I want to thank the two foundations that were our principal funders, the Open Society Foundations and the Annie E. Casey Foundation. Each funded us for more than a decade – that’s an eternity in “foundation years.” And during the entire time neither foundation pressured us in any way concerning what to say or, more to the point, what not to say.

Over the past 13 years, I’ve had the privilege of meeting many true heroes. I won’t name them because I’m afraid I’ll leave someone out, and because in a few cases, being praised here won’t help their efforts. They include people who provide direct services and do advocacy, people who work on changing the system from within and without at the same time. They include people who have transformed entire child welfare systems, some by running those systems, some by pressuring those systems.

But I have to take this opportunity to thank NCCPR’s “founding mother” Betty Vorenberg, who first wrote to me in 1990 asking if I wanted to try to start an organization based on the principles in the book I’d just written, Wounded Innocents. And NCCPR’s “founding father” Prof. Martin Guggenheim, who has been NCCPR’s President for most of the past 13 years, and whose guidance and wisdom have been vital to keeping it going. His work at NCCPR is only a tiny fraction of what he has accomplished in the field of child welfare law and policy.

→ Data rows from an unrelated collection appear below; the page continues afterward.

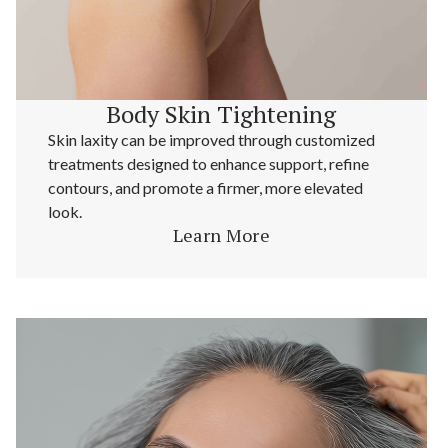
Body Skin Tightening
Skin laxity can be improved through customized
treatments designed to enhance support, refine
contours, and promote a firmer, more elevated
look.
Learn More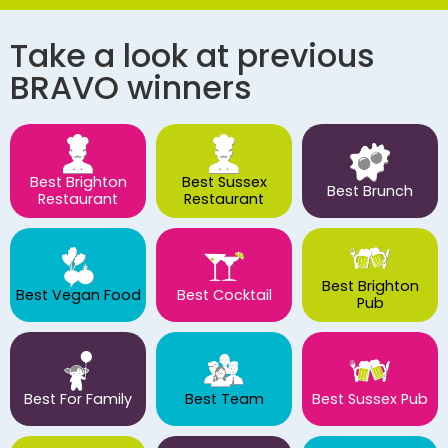
Take a look at previous
BRAVO winners
Best Brighton
Best Sussex
Best Brunch
Restaurant
Restaurant
Best Brighton
Best Vegan Food
Best Cocktail
Pub
Best For Family
Best Team
Best Sussex Pub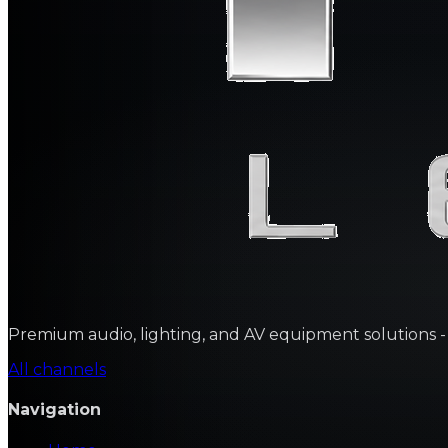
Premium audio, lighting, and AV equipment solutions - sa
All channels
Navigation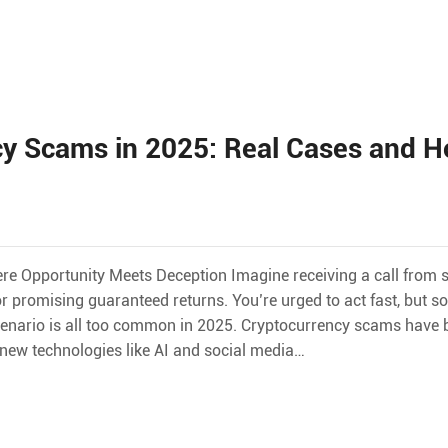
y Scams in 2025: Real Cases and H
ere Opportunity Meets Deception Imagine receiving a call from
r promising guaranteed returns. You’re urged to act fast, but s
 scenario is all too common in 2025. Cryptocurrency scams hav
g new technologies like AI and social media…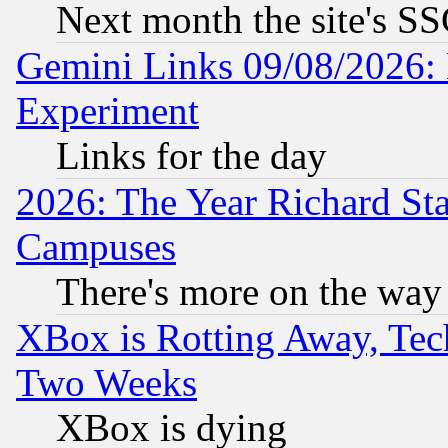
Next month the site's SS
Gemini Links 09/08/2026: 
Experiment
Links for the day
2026: The Year Richard S
Campuses
There's more on the way
XBox is Rotting Away, Tech
Two Weeks
XBox is dying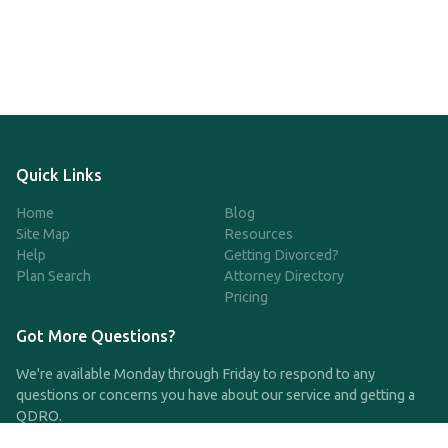
Quick Links
Home
Blog
Site Map
Resources
Help
Getting Divorced?
Plan Search
Attorney Directory
Pricing
Got More Questions?
We're available Monday through Friday to respond to any
questions or concerns you have about our service and getting a
QDRO.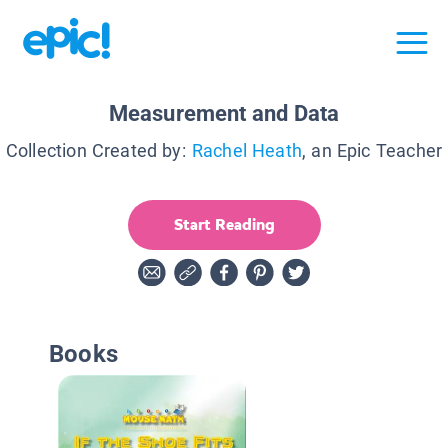
Measurement and Data
Collection Created by:
Rachel Heath
, an Epic Teacher
Start Reading
Books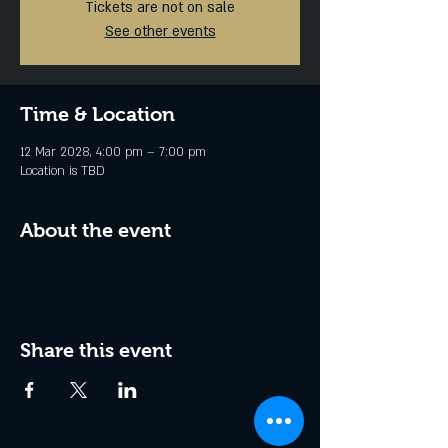
Tickets are not on sale
See other events
Time & Location
12 Mar 2028, 4:00 pm – 7:00 pm
Location is TBD
About the event
Share this event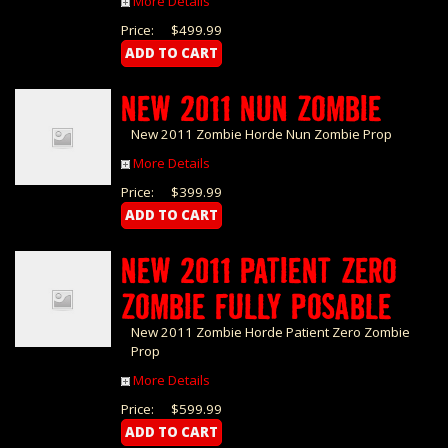
More Details
Price:
$499.99
NEW 2011 NUN ZOMBIE
New 2011 Zombie Horde Nun Zombie Prop
More Details
Price:
$399.99
NEW 2011 PATIENT ZERO
ZOMBIE FULLY POSABLE
New 2011 Zombie Horde Patient Zero Zombie
Prop
More Details
Price:
$599.99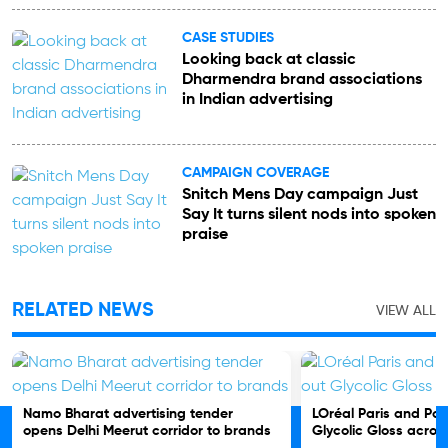
CASE STUDIES
Looking back at classic
Dharmendra brand associations
in Indian advertising
CAMPAIGN COVERAGE
Snitch Mens Day campaign Just
Say It turns silent nods into spoken
praise
RELATED NEWS
VIEW ALL
Namo Bharat advertising tender
LOréal Paris and Pos
opens Delhi Meerut corridor to brands
Glycolic Gloss acro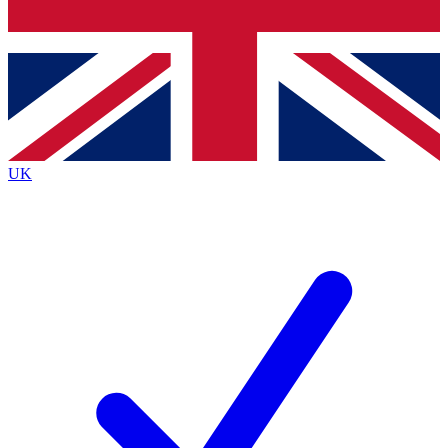
Bench Database
Exclusive Features
Roadmaps
Deep Analysis
UK
BECOME A PREMIUM MEMBER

To those who say: “You could have stayed alive if you’d been nicer to those standing up for the status quo” I say: “No kidding.” But from the very beginning we had no intention of doing traditional “goody two shoes child advocacy.” The family preservation movement nearly “niced” itself to death in the 1990s, and we weren’t going to make that mistake again. As a result, I believe NCCPR achieved far more in just under 13 years than traditional groups do in 30.

As I said, when I started we had eight months of funding. There was almost never a time when we were funded for more than a year at a time. That’s why I resolved at the outset to try to treat every day I got to do this work as a gift.

On the internet, there is some website somewhere where you can calculate just about anything. Thank you all for the 4,683 gifts.